Other treatment-related symptoms of interest included fatigue, which was actually similar between arms. Nausea and vomiting were reported at higher rates with T-DXd, as was patient-reported appetite loss.

HER2CLIMB-05: Maintenance Strategy

The final study in the HER2-positive metastatic space was HER2CLIMB-05, presented at San Antonio and generating considerable discussion post-meeting as a potential new maintenance strategy option. This trial enrolled patients who had already received induction chemotherapy with THP for 4 to 8 cycles and had no evidence of disease progression. Patients with asymptomatic brain metastases were allowed. Randomization assigned patients to receive tucatinib in addition to HP maintenance versus placebo with HP.

Progression-free survival for tucatinib with HP was 24.9 months versus 16.3 months with HP alone, representing an 8.6-month PFS benefit. PFS was similar for hormone receptor-negative and hormone receptor-positive patients. An exploratory analysis examined CNS PFS in patients with baseline brain metastases. This involved only 80 patients as an exploratory endpoint and did not reach statistical significance, but showed numeric improvement. This represents an important endpoint for HER2-positive patients, especially those with brain metastases.
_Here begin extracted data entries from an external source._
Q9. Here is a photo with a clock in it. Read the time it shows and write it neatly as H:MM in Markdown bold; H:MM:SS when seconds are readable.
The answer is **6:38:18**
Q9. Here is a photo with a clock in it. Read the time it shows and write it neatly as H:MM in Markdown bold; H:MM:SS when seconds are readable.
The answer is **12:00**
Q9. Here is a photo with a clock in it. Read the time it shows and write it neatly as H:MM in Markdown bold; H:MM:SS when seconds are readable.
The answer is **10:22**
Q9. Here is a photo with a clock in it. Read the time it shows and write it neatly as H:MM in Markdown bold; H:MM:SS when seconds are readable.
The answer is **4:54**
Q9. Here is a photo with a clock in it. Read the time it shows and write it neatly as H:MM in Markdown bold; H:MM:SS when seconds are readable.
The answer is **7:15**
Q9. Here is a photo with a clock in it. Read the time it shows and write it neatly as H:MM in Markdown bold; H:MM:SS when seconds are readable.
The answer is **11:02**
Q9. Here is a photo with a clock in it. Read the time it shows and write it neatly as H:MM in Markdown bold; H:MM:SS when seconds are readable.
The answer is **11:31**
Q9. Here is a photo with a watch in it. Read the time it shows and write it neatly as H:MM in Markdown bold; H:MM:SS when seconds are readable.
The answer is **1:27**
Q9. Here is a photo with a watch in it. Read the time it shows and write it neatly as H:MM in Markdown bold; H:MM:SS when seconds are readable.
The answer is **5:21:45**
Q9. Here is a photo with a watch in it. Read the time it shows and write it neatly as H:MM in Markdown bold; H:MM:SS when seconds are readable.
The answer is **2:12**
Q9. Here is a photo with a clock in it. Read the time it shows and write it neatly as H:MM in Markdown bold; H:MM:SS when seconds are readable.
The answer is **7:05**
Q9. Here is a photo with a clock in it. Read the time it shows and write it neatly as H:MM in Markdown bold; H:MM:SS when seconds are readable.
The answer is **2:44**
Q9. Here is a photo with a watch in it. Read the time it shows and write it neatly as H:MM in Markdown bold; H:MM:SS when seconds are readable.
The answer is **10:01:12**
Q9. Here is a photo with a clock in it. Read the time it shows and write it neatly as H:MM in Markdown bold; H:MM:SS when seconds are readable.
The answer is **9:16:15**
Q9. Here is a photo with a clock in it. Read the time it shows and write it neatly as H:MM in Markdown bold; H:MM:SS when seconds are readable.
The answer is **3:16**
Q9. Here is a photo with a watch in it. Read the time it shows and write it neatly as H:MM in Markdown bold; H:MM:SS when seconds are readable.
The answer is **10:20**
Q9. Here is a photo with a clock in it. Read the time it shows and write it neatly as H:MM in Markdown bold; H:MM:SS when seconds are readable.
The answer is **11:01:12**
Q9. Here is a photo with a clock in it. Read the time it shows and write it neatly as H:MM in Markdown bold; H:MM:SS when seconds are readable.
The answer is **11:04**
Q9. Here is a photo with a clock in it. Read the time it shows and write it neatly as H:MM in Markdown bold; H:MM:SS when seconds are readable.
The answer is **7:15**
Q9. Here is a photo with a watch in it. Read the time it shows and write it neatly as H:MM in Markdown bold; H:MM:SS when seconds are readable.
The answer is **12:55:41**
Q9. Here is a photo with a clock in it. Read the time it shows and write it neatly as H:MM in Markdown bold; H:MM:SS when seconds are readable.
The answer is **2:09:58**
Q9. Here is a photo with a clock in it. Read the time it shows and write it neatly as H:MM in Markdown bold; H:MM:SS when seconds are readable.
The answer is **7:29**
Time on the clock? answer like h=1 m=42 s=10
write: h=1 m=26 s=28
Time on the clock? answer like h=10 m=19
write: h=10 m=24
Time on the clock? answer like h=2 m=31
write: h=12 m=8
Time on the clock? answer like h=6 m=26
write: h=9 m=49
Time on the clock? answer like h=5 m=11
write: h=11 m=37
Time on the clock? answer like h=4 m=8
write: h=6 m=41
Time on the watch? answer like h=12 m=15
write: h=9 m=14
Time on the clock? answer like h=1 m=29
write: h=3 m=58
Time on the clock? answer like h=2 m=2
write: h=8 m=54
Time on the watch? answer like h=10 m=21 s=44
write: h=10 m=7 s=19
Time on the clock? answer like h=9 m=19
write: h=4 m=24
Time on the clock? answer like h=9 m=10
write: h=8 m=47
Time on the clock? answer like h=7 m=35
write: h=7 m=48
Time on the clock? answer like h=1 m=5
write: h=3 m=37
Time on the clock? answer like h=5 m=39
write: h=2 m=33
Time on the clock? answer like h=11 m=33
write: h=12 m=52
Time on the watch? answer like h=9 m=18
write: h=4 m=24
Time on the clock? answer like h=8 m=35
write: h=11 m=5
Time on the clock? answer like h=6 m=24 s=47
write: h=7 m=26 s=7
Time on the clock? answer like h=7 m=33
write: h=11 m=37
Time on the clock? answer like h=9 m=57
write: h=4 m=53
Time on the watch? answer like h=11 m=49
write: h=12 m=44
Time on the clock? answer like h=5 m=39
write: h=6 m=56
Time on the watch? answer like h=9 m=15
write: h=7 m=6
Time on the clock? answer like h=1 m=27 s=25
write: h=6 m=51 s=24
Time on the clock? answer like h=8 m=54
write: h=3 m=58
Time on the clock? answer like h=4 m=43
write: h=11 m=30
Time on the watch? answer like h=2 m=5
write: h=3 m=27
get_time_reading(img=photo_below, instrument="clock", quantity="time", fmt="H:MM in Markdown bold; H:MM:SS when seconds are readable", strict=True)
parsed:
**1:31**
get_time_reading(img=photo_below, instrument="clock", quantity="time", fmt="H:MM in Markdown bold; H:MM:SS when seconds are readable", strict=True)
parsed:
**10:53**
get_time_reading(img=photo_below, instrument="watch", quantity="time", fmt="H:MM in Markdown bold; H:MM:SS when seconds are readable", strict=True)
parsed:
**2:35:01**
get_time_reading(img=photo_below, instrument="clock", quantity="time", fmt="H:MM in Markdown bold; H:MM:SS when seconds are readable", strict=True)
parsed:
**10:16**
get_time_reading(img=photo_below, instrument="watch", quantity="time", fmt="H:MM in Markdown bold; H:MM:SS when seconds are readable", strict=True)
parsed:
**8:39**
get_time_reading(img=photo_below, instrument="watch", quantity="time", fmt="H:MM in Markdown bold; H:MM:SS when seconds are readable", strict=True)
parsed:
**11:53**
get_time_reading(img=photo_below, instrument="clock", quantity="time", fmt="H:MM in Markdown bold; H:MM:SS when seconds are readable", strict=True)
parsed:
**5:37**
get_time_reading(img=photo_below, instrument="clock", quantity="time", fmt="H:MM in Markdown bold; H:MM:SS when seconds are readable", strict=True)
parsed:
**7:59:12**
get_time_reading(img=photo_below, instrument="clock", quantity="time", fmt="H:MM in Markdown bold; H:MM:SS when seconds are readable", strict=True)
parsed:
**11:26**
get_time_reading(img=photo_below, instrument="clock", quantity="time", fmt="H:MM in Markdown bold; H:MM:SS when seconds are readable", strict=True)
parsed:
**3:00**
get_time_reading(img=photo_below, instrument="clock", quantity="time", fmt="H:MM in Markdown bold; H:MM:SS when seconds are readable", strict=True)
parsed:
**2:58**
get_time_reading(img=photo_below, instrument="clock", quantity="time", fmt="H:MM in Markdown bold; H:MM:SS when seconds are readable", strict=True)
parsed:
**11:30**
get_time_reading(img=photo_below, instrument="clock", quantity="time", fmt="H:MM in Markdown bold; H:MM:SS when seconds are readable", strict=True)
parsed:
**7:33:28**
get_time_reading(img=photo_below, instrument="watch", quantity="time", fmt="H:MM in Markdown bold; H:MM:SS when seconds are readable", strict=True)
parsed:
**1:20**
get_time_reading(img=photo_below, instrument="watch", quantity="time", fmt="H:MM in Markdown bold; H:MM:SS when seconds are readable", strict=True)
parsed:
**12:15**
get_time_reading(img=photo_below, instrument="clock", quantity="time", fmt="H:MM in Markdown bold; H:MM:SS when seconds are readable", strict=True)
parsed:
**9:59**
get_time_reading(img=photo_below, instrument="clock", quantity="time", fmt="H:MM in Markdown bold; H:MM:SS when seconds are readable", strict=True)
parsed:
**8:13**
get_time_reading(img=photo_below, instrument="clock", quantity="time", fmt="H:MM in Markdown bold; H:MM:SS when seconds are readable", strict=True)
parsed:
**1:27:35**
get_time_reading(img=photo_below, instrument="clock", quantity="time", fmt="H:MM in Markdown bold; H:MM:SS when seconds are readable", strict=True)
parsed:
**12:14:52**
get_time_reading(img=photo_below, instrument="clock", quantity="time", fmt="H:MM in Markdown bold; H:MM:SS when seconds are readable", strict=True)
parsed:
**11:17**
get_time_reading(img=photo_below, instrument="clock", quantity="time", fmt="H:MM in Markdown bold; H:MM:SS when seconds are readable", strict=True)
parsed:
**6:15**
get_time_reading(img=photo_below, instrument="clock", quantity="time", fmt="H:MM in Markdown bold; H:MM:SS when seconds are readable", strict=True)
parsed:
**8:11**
Safety and tolerability showed more grade 3 adverse events with tucatinib at 42% versus 24%. Discontinuation from tucatinib occurred mainly due to hepatic events, which are characteristic of this drug.

Future Directions in HER2-Positive Disease

Looking forward in the HER2-positive space, early-stage treatment should focus not just on de-escalation but treatment optimization. This includes determining whether de-escalation can be guided by treatment response using ctDNA, imaging, or genomic testing, and identifying opportunities to escalate with T-DXd or other therapies when response is lacking.

In the adjuvant setting for patients with residual disease, T-DXd may provide a new option, potentially for highest risk patients or those who received escalated treatment upfront. In the metastatic setting, the key question involves applying DESTINY-Breast09 results given the absence of data for an induction regimen with T-DXd followed by maintenance. Guidance is anticipated from the DENVER study investigating this approach.

Current Treatment Algorithms

Current practice for very early-stage HER2-positive disease continues using the APT regimen of adjuvant taxane with trastuzumab. In the neoadjuvant setting, TCHP remains standard for stage 2 and stage 3 disease, though opportunity exists to de-escalate carboplatin if patients experience significant treatment toxicities. In the adjuvant setting for patients with residual disease, T-DM1 remains standard of care, but a future role for T-DXd may emerge for the highest risk group.

For metastatic patients in the first-line setting, treatment should be personalized. Highest risk patients with high visceral disease burden, quick relapse from early-stage treatment, or brain metastases should be considered for first-line T-DXd with pertuzumab. Patients with de novo metastatic disease, long survival, or oligometastatic disease may still benefit from the CLEOPATRA regimen, now with additional maintenance therapy options including tucatinib based on PATINA and HER2CLIMB-05.